China tries to brainwash Muslims in mass internment camps
Number of detainees estimated to be more than 1 million
Day after day, Omir Bekali and other detainees in far western China’s new indoctrination camps had to disavow their Islamic beliefs, criticize themselves and their loved ones and give thanks to the ruling Communist Party.
When Bekali, a Kazakh Muslim, refused, he was forced to stand at a wall for five hours at a time. A week later, he was sent to solitary confinement and deprived of food for 24 hours. After 20 days, he wanted to kill himself.
“The psychological pressure is enormous, when you have to criticize yourself, denounce your thinking — your own ethnic group,’’ said Bekali, 42, who broke down in tears while describing the camp. “I still think about it every night, until the sun rises.’’
Since last spring, Chinese authorities in the heavily Muslim region of Xinjiang have ensnared tens, possibly hundreds of thousands of Muslim Chinese — and even foreign citizens — in mass internment camps. This detention campaign has swept across Xinjiang, a territory half the area of India, leading to what a U.S. commission on China last month said is “the largest mass incarceration of a minority population in the world today.’’
The internment program tries to rewire the political thinking of detainees, erase their Islamic beliefs and reshape their very identities. Chinese officials have largely avoided comment, but some have said in state media that ideological changes are needed to fight separatism and Islamic extremism. Radical Muslim Uighurs killed hundreds
in China in years past.
Three other former internees and a former instructor in different centres corroborated Bekali’s depiction. Taken together, the recollections offer the most detailed account yet of life inside so-called re-education.

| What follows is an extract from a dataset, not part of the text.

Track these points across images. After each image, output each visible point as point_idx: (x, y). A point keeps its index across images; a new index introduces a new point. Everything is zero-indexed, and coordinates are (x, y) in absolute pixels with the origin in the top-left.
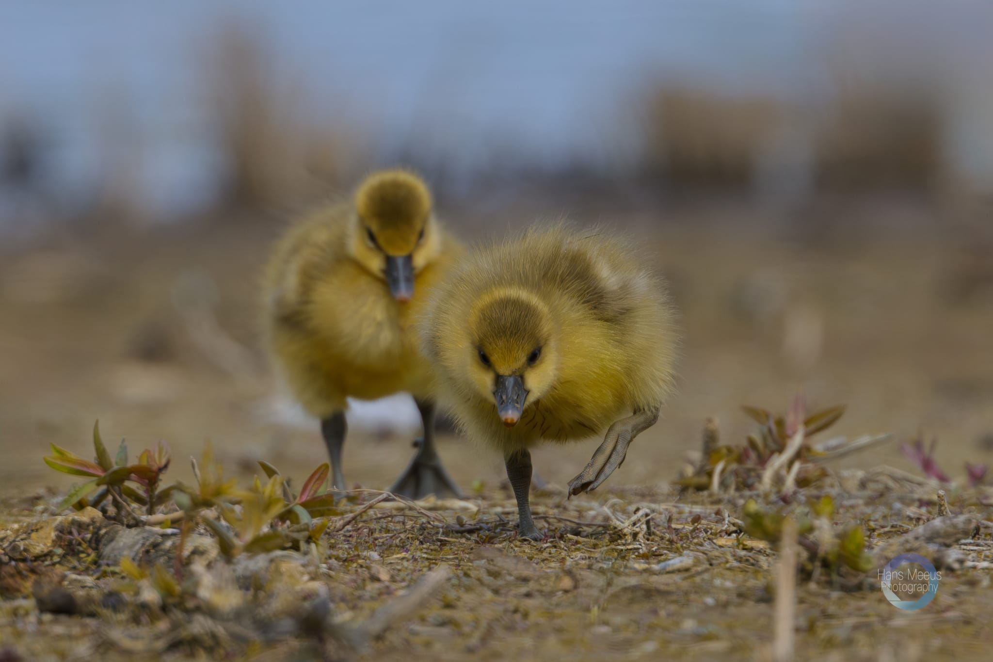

The program is a hallmark of China’s emboldened state security apparatus under the deeply nationalistic, hard-line rule of President Xi Jinping. It is partly rooted in the ancient Chinese belief in transformation through education — taken once before to terrifying extremes during the mass thought reform campaigns of Mao Zedong, the Chinese leader sometimes channeled by Xi.
“Cultural cleansing is Beijing’s attempt to find a final solution to the Xinjiang problem,’’ said James Millward, a China historian at Georgetown University.
The internment system is
shrouded in secrecy, with no publicly available data. The U.S. State Department estimates those being held are “at the very least in the tens of thousands.’’ A Turkey-based TV station run by Xinjiang exiles said almost 900,000 were detained, citing leaked government documents. Adrian Zenz, a researcher at the European School of Culture and Theology, puts the number between several hundreds of thousands and just over 1 million, and government bids suggest construction is ongoing.
Asked to comment on the camps, China’s foreign ministry said it “had not heard’’ of the situation. Chinese officials in Xinjiang did not respond to requests for comment. However, China’s top prosecutor, Zhang Jun, urged Xinjiang’s authorities this month to extensively expand what the government calls “transformation through education’’ in an “all-out effort’’ to fight extremism.